Now my guess is that somewhere in memory_instrumentation needs to be updated. I'll take some quick exploration there.

@meng-xu-cs
Copy link
Collaborator

This is more fundamental...

The whole move-prover pipeline needs to be updated to catch the new set of bytecodes, including

EliminateImmRefsProcessor
MutRefInstrumenter
ReachingDefProcessor
BorrowAnalysisProcessor
MemoryInstrumentationProcessor

and possibly more...

I would like to consult @wrwg on what would be the best way forward. Failing the interpreter test is just the tip of the iceberg. I guess that any Move code uses Std::Vector will not pass the prover...

@wrwg
Copy link
Member

wrwg commented May 6, 2022

This is more fundamental...

The whole move-prover pipeline needs to be updated to catch the new set of bytecodes, including

EliminateImmRefsProcessor
MutRefInstrumenter
ReachingDefProcessor
BorrowAnalysisProcessor
MemoryInstrumentationProcessor

and possibly more...

I would like to consult @wrwg on what would be the best way forward. Failing the interpreter test is just the tip of the iceberg. I guess that any Move code uses Std::Vector will not pass the prover...

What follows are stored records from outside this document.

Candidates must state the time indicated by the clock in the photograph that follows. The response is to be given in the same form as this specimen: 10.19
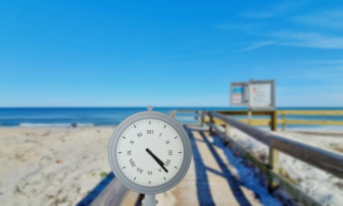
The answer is 4.23
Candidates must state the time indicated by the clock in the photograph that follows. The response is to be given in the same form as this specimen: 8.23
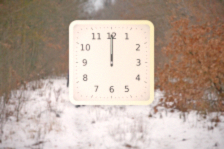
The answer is 12.00
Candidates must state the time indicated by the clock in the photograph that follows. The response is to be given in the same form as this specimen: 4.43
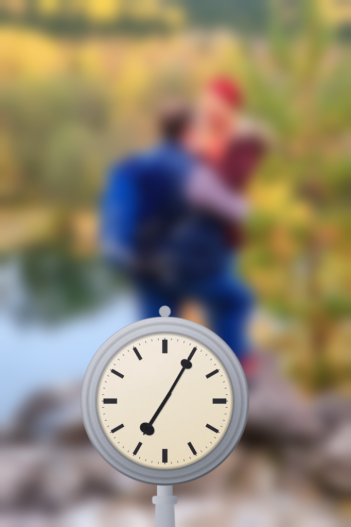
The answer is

Yeah, that is what I thought also initially. Plus as long as DPN isn't back and full prover tests are in place based on it, this will be very risky.

I wonder why we are doing this (or have done part of it). What is the advantage of having opcodes instead of well-known native functions? The later concept is quite common in compilers. The only reason I can imagine is that code with opcodes for vector ops is potentially more compact.

As we move forward and have maps, sets, tables, we will not be able to add opcodes for each of them. So those will be als represented via native functions. I can imagine at some point we may want to add special compiler support for maps/sets, and then we are back to square one, that is having to treat native functions as well-known to the compiler anyway.

@tnowacki
Copy link
Member Author

tnowacki commented May 6, 2022

As we move forward and have maps, sets, tables, we will not be able to add opcodes for each of them

The goal is to have bytecode operations for anything that is a primitive type in Move. So the signer and vector native functions are being replaced by bytecode operations. @meng-xu-cs started this process last fall, but was unable to finish the migration before leaving. This PR is trying to finish that migration for the compiler at least.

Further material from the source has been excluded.